Christopher Bell’s win, which peaked with 5.57 million viewers, was the top sportscast of the weekend.
The corresponding Xfinity Series race averaged a 0.7 and 1.31 million on CW, flat and up 10% respectively from last year on FS1 (0.7, 1.2M) and the highest for the Atlanta Xfinity race since 2017.
Notably — and perhaps incredibly given it is the CW — the race ranked second for the day among broadcast network sportscasts behind only the primetime Lakers-Nuggets NBA game on ABC. The Saturday over-the-air slate included the NHL on ABC, college basketball on CBS and FOX, and the PGA Tour on NBC.
It is not necessarily unusual for the Xfinity Series to outdraw more prominent sporting events, but for CW to top each of the “Big Four” on a competitive weekend afternoon is almost certainly unprecedented.
Nexstar-owned CW is in its first full season as a NASCAR rightsholder and owns exclusive rights to the Xfinity Series. After testing its sports ambitions with with LIV Golf, the “netlet” — which began as a merger of The WB and UPN nearly 20 years ago — has since put together a sports lineup consisting of the Xfinity Series, college football, college basketball and assorted studio programming like “Inside the NFL.”

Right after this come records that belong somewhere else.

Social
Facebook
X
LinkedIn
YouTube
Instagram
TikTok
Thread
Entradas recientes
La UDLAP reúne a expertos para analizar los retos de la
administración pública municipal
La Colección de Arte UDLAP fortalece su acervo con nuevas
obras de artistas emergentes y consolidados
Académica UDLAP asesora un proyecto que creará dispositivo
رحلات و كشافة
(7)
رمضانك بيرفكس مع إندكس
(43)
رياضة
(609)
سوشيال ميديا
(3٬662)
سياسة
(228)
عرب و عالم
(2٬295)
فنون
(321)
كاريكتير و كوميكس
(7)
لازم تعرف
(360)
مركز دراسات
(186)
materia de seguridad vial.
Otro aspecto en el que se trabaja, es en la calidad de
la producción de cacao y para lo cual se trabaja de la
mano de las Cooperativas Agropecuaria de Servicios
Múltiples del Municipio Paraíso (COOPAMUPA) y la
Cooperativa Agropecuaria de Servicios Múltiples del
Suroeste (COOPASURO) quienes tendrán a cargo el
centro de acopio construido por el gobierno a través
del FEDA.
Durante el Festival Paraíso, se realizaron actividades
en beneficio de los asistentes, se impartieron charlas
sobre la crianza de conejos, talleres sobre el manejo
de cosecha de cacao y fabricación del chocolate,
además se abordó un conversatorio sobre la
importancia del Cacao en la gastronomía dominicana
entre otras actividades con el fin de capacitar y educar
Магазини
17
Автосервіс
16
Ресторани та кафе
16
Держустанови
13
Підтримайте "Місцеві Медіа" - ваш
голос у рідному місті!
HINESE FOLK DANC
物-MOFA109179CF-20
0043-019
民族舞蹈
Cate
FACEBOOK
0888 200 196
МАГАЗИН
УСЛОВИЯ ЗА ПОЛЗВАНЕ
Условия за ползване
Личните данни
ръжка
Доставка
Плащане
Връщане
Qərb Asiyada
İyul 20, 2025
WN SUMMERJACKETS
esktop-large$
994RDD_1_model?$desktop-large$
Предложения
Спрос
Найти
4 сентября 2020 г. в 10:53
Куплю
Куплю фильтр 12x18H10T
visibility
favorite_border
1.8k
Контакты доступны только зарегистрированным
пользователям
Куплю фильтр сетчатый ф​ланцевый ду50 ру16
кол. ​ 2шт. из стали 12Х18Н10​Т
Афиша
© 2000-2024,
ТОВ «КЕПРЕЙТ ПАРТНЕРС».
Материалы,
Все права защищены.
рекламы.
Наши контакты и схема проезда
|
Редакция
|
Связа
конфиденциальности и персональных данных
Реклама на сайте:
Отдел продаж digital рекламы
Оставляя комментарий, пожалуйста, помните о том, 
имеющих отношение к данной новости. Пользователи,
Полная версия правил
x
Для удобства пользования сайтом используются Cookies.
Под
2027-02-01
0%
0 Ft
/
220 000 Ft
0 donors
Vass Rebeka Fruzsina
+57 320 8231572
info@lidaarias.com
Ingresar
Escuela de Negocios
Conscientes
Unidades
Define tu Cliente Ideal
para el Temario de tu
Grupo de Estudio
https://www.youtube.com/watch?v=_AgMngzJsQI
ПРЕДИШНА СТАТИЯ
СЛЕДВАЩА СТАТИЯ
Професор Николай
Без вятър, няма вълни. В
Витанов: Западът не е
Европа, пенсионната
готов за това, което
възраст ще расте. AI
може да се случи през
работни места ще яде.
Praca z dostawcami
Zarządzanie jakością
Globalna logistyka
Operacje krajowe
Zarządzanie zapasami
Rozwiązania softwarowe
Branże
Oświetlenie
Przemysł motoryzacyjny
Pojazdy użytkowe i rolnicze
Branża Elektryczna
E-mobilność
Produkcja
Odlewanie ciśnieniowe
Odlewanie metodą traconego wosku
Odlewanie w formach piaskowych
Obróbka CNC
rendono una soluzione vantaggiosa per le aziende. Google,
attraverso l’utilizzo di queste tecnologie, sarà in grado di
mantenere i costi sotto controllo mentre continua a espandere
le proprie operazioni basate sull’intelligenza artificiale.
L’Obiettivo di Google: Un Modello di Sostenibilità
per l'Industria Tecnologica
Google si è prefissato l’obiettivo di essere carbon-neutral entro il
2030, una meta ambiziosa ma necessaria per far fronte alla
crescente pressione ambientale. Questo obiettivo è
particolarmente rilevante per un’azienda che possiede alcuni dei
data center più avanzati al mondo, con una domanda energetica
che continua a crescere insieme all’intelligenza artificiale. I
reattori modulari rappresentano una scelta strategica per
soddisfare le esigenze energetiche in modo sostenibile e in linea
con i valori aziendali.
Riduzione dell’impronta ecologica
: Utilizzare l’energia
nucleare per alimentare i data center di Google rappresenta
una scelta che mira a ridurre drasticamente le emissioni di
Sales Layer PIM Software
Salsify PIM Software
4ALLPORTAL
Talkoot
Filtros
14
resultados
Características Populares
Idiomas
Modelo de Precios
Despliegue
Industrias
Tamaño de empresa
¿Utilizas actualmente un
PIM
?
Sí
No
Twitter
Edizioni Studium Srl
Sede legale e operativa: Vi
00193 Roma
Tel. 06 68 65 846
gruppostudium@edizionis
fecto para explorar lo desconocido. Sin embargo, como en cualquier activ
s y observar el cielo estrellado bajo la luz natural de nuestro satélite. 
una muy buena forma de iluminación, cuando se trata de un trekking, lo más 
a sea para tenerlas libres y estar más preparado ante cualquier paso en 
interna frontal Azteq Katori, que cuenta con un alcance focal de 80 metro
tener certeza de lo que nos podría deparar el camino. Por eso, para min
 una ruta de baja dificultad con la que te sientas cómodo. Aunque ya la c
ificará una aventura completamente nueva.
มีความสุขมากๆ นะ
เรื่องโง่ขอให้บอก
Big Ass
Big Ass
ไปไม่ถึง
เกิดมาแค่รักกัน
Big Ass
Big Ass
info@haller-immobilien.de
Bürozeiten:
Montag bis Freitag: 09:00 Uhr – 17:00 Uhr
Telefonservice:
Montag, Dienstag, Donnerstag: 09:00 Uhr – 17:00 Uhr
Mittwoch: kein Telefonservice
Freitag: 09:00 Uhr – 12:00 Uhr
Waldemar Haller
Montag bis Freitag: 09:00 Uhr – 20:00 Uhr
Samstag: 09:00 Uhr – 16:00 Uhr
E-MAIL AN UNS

Rounding out the NASCAR action, the Truck Series was an exception to the gains — as was the case at Daytona the prior week. The Atlanta Truck race averaged a 0.40 and 675,000 on FS1, down 26% from a year ago.
Note: Nielsen as of this month expanded its out-of-home viewing sample to cover 100 percent of markets (up from two-thirds previously). As a result, viewership figures will generally compare favorably not only to past years, but even to past weeks.